The bustle and distraction of this modern world is all too often detrimental to the soul. In the demands and day-to-day barrage of life we lose sight of the faith we professed at our baptism, the duties we vowed to uphold, our promise to denounce and reject all that is wicked and evil. Which is why the Gospel of our Lord’s baptism serves as a much needed occasion to return to our own.. To the font of eternal life where our life as children of God began. There we were crucified with Christ, putting to death and sin and uncleanness were put to death, and from there, we rose in the newness of life, we ‘put on Christ’ dressed in a heavenly garment.

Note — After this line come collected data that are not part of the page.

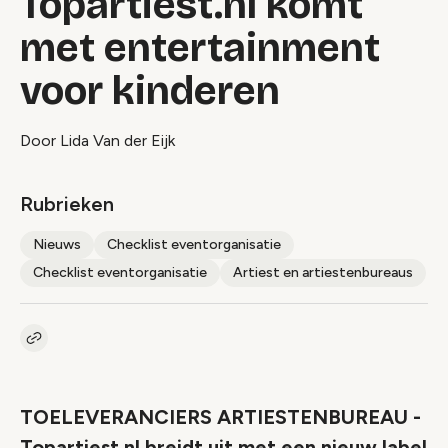
Topartiest.nl komt
met entertainment
voor kinderen
Door Lida Van der Eijk
Rubrieken
Nieuws
Checklist eventorganisatie
Checklist eventorganisatie
Artiest en artiestenbureaus
Kopieer link naar artikel
Link
TOELEVERANCIERS ARTIESTENBUREAU -
Topartiest.nl breidt uit met een nieuw label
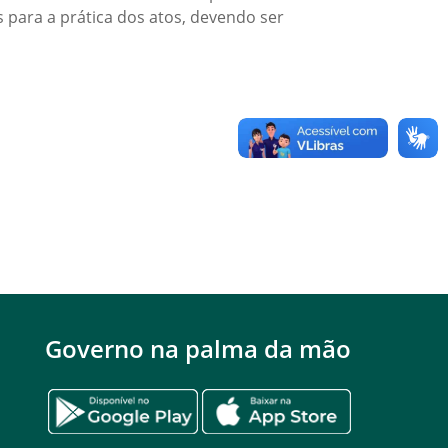
 para a prática dos atos, devendo ser
Governo na palma da mão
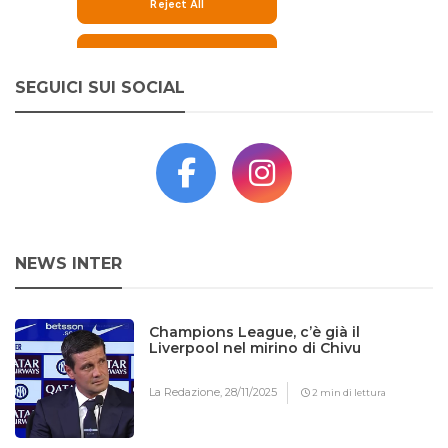
SEGUICI SUI SOCIAL
NEWS INTER
Champions League, c’è già il
Liverpool nel mirino di Chivu
La Redazione,
28/11/2025
2 min di lettura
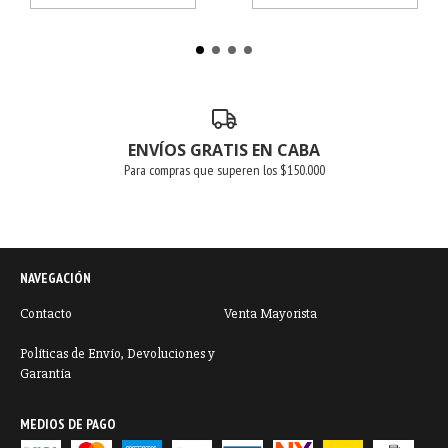
ENVÍOS GRATIS EN CABA
Para compras que superen los $150.000
NAVEGACIÓN
Contacto
Venta Mayorista
Políticas de Envío, Devoluciones y
Garantía
MEDIOS DE PAGO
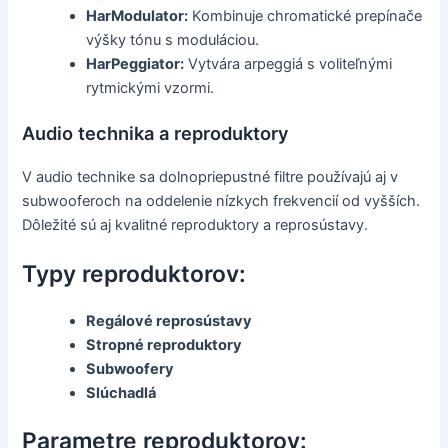
HarModulator:
Kombinuje chromatické prepínače
výšky tónu s moduláciou.
HarPeggiator:
Vytvára arpeggiá s voliteľnými
rytmickými vzormi.
Audio technika a reproduktory
V audio technike sa dolnopriepustné filtre používajú aj v
subwooferoch na oddelenie nízkych frekvencií od vyšších.
Dôležité sú aj kvalitné reproduktory a reprosústavy.
Typy reproduktorov:
Regálové reprosústavy
Stropné reproduktory
Subwoofery
Slúchadlá
Parametre reproduktorov:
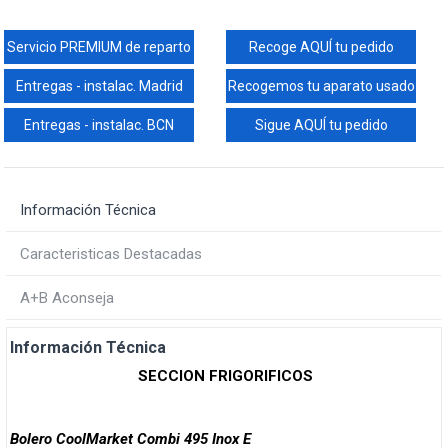
Servicio PREMIUM de reparto
Recoge AQUÍ tu pedido
Entregas - instalac. Madrid
Recogemos tu aparato usado
Entregas - instalac. BCN
Sigue AQUÍ tu pedido
Información Técnica
Caracteristicas Destacadas
A+B Aconseja
Información Técnica
SECCION FRIGORIFICOS
Bolero CoolMarket Combi 495 Inox E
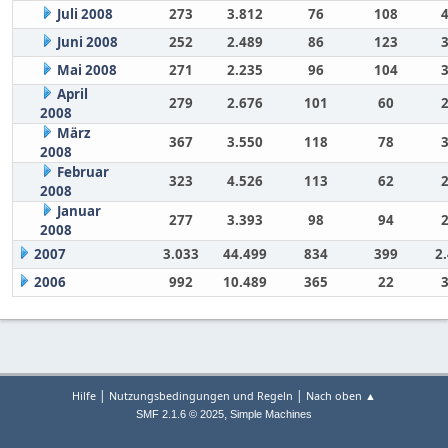
Juli 2008
273
3.812
76
108
Juni 2008
252
2.489
86
123
Mai 2008
271
2.235
96
104
April
279
2.676
101
60
2008
März
367
3.550
118
78
2008
Februar
323
4.526
113
62
2008
Januar
277
3.393
98
94
2008
2007
3.033
44.499
834
399
2
2006
992
10.489
365
22
|
|
Hilfe
Nutzungsbedingungen und Regeln
Nach oben ▲
,
SMF 2.1.6 © 2025
Simple Machines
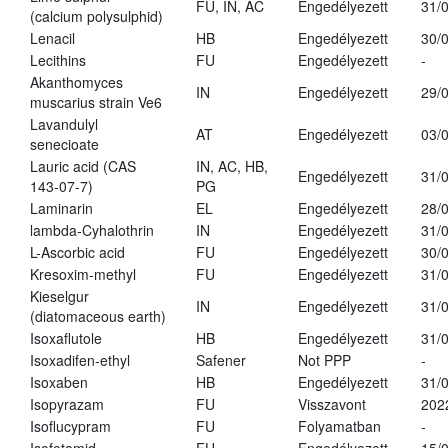
FU, IN, AC
Engedélyezett
31/
(calcium polysulphid)
Lenacil
HB
Engedélyezett
30/
Lecithins
FU
Engedélyezett
-
Akanthomyces
IN
Engedélyezett
29/
muscarius strain Ve6
Lavandulyl
AT
Engedélyezett
03/
senecioate
Lauric acid (CAS
IN, AC, HB,
Engedélyezett
31/
143-07-7)
PG
Laminarin
EL
Engedélyezett
28/
lambda-Cyhalothrin
IN
Engedélyezett
31/
L-Ascorbic acid
FU
Engedélyezett
30/
Kresoxim-methyl
FU
Engedélyezett
31/
Kieselgur
IN
Engedélyezett
31/
(diatomaceous earth)
Isoxaflutole
HB
Engedélyezett
31/
Isoxadifen-ethyl
Safener
Not PPP
-
Isoxaben
HB
Engedélyezett
31/
Isopyrazam
FU
Visszavont
202
Isoflucypram
FU
Folyamatban
-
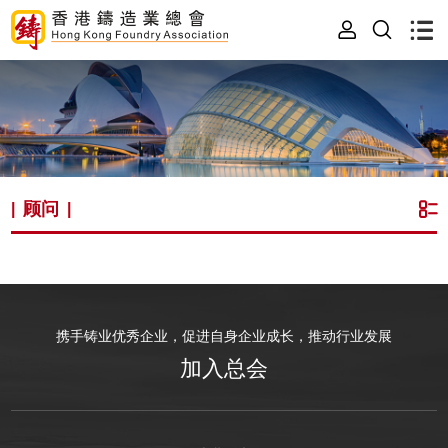
顾问
|
|
携手铸业优秀企业，促进自身企业成长，推动行业发展
加入总会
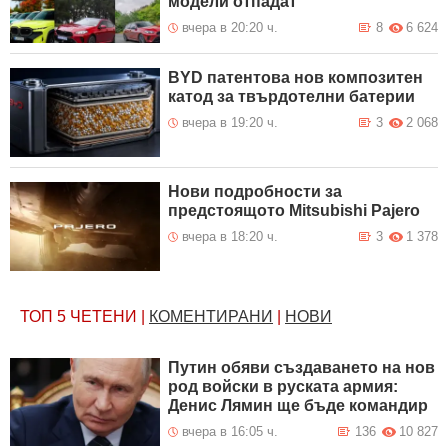
модели отпадат
вчера в 20:20 ч.
8
6 624
BYD патентова нов композитен
катод за твърдотелни батерии
вчера в 19:20 ч.
3
2 068
Нови подробности за
предстоящото Mitsubishi Pajero
вчера в 18:20 ч.
3
1 378
ТОП 5
ЧЕТЕНИ
|
КОМЕНТИРАНИ
|
НОВИ
Путин обяви създаването на нов
род войски в руската армия:
Денис Лямин ще бъде командир
вчера в 16:05 ч.
136
10 827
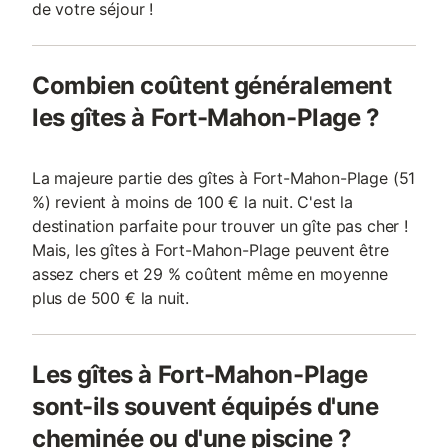
de votre séjour !
Combien coûtent généralement
les gîtes à Fort-Mahon-Plage ?
La majeure partie des gîtes à Fort-Mahon-Plage (51
%) revient à moins de 100 € la nuit. C'est la
destination parfaite pour trouver un gîte pas cher !
Mais, les gîtes à Fort-Mahon-Plage peuvent être
assez chers et 29 % coûtent même en moyenne
plus de 500 € la nuit.
Les gîtes à Fort-Mahon-Plage
sont-ils souvent équipés d'une
cheminée ou d'une piscine ?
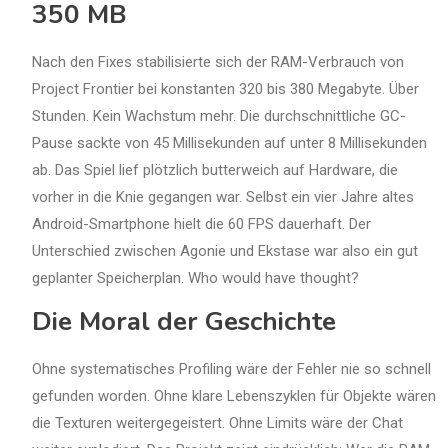
350 MB
Nach den Fixes stabilisierte sich der RAM-Verbrauch von
Project Frontier bei konstanten 320 bis 380 Megabyte. Über
Stunden. Kein Wachstum mehr. Die durchschnittliche GC-
Pause sackte von 45 Millisekunden auf unter 8 Millisekunden
ab. Das Spiel lief plötzlich butterweich auf Hardware, die
vorher in die Knie gegangen war. Selbst ein vier Jahre altes
Android-Smartphone hielt die 60 FPS dauerhaft. Der
Unterschied zwischen Agonie und Ekstase war also ein gut
geplanter Speicherplan. Who would have thought?
Die Moral der Geschichte
Ohne systematisches Profiling wäre der Fehler nie so schnell
gefunden worden. Ohne klare Lebenszyklen für Objekte wären
die Texturen weitergegeistert. Ohne Limits wäre der Chat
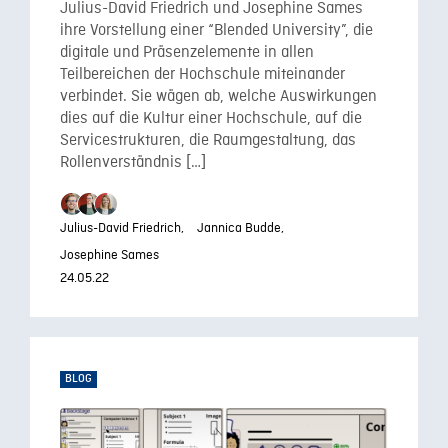
Julius-David Friedrich und Josephine Sames
ihre Vorstellung einer “Blended University”, die
digitale und Präsenzelemente in allen
Teilbereichen der Hochschule miteinander
verbindet. Sie wägen ab, welche Auswirkungen
dies auf die Kultur einer Hochschule, auf die
Servicestrukturen, die Raumgestaltung, das
Rollenverständnis […]
Julius-David Friedrich,
Jannica Budde,
Josephine Sames
24.05.22
BLOG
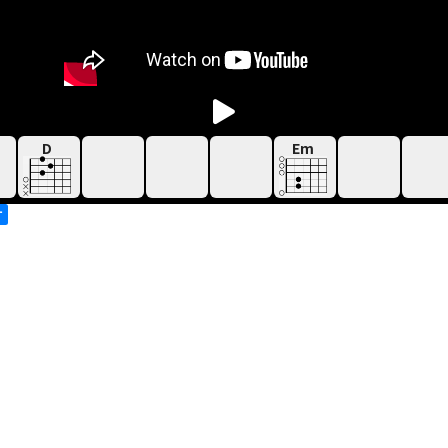
D
Em
す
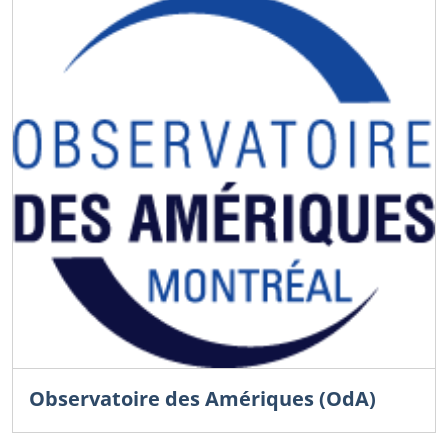
Observatoire des Amériques (OdA)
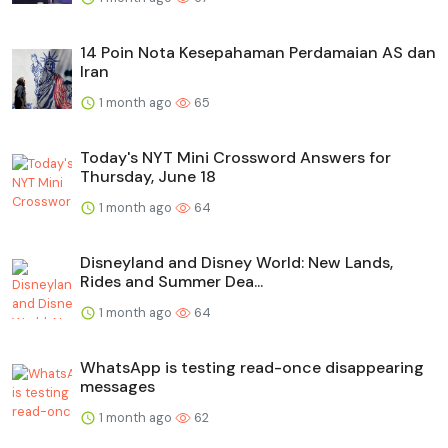
14 Poin Nota Kesepahaman Perdamaian AS dan
Iran
1 month ago
65
Today's NYT Mini Crossword Answers for
Thursday, June 18
1 month ago
64
Disneyland and Disney World: New Lands,
Rides and Summer Dea...
1 month ago
64
WhatsApp is testing read-once disappearing
messages
1 month ago
62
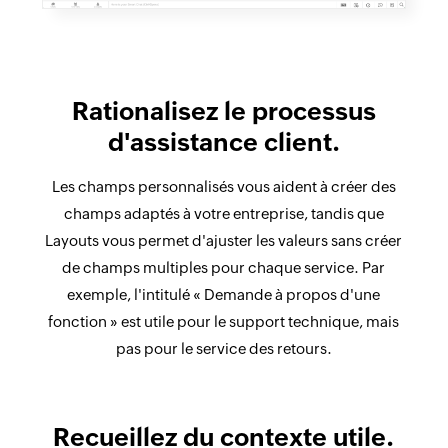
Rationalisez le processus
d'assistance client.
Les champs personnalisés vous aident à créer des
champs adaptés à votre entreprise, tandis que
Layouts vous permet d'ajuster les valeurs sans créer
de champs multiples pour chaque service. Par
exemple, l'intitulé « Demande à propos d'une
fonction » est utile pour le support technique, mais
pas pour le service des retours.
Recueillez du contexte utile.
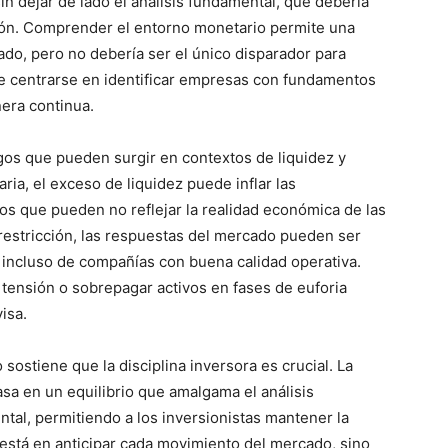
n dejar de lado el análisis fundamental, que debería
sión. Comprender el entorno monetario permite una
do, pero no debería ser el único disparador para
e centrarse en identificar empresas con fundamentos
nera continua.
gos que pueden surgir en contextos de liquidez y
ria, el exceso de liquidez puede inflar las
ios que pueden no reflejar la realidad económica de las
 restricción, las respuestas del mercado pueden ser
s incluso de compañías con buena calidad operativa.
nsión o sobrepagar activos en fases de euforia
isa.
o sostiene que la disciplina inversora es crucial. La
asa en un equilibrio que amalgama el análisis
al, permitiendo a los inversionistas mantener la
o está en anticipar cada movimiento del mercado, sino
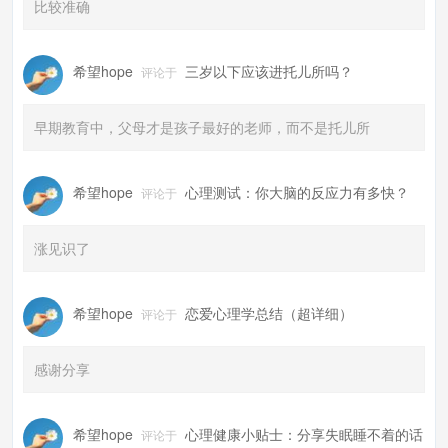
比较准确
希望hope
三岁以下应该进托儿所吗？
评论于
早期教育中，父母才是孩子最好的老师，而不是托儿所
希望hope
心理测试：你大脑的反应力有多快？
评论于
涨见识了
希望hope
恋爱心理学总结（超详细）
评论于
感谢分享
希望hope
心理健康小贴士：分享失眠睡不着的话
评论于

So on Sundays, when you come into the Lord’s house make a deliberate act of walking past or around the font a part of your regular spirituality. Let it, in all its imagery and emotion, provoke you to walk in newness of life, remembering that in the water you received the Spirit of holiness. Let it assure you that those true words spoken to Jesus himself at the River Jordan are also true for you: You are my beloved son.. You are my beloved daughter.  In contemplating your great Baptismal Exodus from death to life, be inspired, ‘press on’ to work and pray for the Kingdom of God. And my the font be a sign of joy, a reminder of hope, a celebration of life that in Christ the old age is passing away, the new age, the new world is here and we have been enlisted and commissioned in our baptism to be Ambassadors of Christ in it until the Kingdom of God comes in the fullness of its glory and Christ is all and in all, world without end.  Amen.